Sucedió en un coche, en dos viajes. Ida y vuelta. En total no fueron más de 10 horas, pero resultaron suficientes. En ese tiempo y ese espacio, tan particulares, pasó. Ahora, cuando lo recuerdo años más tarde, todavía me sorprendo de que pudiera suceder.
El primero de los trayectos era tu primer viaje compartiendo coche. Ese estreno lo hacías como conductor. El mío ni me acuerdo. Sí sé que llegué tarde. Como bien aprendiste después, la puntualidad no es una de mis virtudes. En el coche iban dos desconocidos más. Viajamos por la tarde. Era viernes, un viernes de julio en el que todos nos escapábamos al norte.
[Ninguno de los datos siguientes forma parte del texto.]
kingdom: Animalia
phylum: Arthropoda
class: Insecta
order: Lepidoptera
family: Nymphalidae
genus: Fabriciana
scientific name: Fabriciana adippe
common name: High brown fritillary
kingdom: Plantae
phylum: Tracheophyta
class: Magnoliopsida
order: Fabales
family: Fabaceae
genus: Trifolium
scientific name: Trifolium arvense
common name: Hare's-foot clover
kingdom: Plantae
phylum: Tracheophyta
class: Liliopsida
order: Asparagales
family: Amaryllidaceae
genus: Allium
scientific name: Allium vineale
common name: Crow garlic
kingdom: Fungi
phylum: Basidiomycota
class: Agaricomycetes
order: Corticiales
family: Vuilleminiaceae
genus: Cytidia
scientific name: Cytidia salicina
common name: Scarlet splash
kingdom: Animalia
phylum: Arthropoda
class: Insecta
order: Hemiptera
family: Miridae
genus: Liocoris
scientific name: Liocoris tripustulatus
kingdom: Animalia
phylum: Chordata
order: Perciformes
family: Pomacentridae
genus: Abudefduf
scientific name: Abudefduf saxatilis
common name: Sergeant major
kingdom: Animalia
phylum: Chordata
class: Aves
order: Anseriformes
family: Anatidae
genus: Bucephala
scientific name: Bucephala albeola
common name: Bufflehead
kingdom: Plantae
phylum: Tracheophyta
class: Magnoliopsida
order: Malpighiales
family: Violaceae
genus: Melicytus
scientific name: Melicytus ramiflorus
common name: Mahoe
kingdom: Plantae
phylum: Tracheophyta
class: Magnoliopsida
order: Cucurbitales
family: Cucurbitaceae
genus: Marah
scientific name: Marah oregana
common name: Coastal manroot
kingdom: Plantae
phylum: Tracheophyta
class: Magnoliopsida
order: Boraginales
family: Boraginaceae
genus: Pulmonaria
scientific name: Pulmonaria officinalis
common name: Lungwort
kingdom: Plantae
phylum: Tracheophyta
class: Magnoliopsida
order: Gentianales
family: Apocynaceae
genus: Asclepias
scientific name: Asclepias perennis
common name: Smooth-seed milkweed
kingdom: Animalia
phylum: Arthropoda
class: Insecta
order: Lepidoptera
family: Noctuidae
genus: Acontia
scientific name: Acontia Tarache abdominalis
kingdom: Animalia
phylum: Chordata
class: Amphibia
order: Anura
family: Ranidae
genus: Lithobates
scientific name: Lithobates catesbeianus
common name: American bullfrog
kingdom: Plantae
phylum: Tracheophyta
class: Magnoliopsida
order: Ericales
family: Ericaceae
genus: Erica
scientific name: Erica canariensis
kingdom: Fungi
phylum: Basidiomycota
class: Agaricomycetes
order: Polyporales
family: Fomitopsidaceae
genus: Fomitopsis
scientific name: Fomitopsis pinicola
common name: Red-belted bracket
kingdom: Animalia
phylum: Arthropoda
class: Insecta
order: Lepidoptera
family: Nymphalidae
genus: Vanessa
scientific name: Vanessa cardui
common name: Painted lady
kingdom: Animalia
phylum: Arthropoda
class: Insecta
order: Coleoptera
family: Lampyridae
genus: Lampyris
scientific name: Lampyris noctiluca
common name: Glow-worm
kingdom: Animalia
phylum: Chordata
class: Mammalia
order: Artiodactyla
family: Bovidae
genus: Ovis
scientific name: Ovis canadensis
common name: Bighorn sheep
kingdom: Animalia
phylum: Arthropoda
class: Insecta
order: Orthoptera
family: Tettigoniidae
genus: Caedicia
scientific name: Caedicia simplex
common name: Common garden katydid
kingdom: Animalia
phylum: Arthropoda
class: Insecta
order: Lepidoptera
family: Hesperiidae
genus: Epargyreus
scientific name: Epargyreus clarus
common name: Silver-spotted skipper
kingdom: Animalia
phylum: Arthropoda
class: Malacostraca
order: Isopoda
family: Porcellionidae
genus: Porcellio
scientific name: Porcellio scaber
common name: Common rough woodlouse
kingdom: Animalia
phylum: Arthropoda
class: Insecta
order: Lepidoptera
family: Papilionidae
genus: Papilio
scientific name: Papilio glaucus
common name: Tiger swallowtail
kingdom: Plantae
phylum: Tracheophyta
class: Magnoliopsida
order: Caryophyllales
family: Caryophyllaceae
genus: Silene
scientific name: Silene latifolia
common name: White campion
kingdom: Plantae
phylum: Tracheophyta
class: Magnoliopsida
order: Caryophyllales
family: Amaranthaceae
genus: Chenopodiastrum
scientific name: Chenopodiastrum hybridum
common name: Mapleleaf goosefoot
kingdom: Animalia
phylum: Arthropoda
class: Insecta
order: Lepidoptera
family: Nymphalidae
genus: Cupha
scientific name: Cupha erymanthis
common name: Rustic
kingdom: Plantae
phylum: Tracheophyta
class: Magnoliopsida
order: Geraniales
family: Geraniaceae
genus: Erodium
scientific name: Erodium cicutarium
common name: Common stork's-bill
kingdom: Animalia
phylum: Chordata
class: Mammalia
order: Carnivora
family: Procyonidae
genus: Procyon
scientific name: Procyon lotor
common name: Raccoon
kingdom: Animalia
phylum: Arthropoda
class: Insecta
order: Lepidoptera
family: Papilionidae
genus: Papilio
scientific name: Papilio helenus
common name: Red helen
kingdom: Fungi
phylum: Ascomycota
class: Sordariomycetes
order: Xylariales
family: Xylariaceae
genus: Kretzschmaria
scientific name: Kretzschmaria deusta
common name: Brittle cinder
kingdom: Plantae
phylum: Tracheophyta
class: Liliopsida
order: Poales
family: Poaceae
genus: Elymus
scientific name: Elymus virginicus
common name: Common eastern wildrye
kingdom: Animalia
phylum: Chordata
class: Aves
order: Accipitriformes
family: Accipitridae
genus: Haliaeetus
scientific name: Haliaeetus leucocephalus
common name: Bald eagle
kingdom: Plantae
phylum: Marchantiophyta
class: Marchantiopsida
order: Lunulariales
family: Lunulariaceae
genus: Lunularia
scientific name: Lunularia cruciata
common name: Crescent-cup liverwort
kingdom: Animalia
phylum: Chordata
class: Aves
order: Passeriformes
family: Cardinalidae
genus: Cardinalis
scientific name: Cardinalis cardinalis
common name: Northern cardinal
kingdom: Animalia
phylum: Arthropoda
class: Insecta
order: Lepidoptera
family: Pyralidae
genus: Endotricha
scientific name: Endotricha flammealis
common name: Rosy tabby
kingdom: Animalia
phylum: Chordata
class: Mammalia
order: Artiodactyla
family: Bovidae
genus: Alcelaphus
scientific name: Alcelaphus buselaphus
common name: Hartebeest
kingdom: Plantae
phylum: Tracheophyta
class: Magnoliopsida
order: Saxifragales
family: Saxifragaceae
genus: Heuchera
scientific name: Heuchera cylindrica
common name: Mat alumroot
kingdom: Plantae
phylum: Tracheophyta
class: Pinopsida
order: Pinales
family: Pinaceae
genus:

En el momento en el que arrancamos comenzó nuestra conversación. En escasas cinco horas nos fuimos descubriendo. Mientras íbamos haciendo camino y la luz de la tarde iba tornándose cada vez más naranja y cálida, fuimos conociendo pequeños recovecos de nosotros. Empezamos por lo básico: edad, procedencia, trabajo, aficiones. De ahí fuimos profundizando. Descubrí que la relación que tenías con tu hermano era bastante especial (como la mía), que para ti la justicia y la familia eran valores importantes, que cuidabas bien de tus amigos, que te gustaban los perros, adorabas comer y también el vino. Aunque había hecho otros viajes que habían ido bien, en este recuerdo sentirme especialmente cómoda, como si estuviera en casa. Fue una sensación extraña e irracional, pero muy real.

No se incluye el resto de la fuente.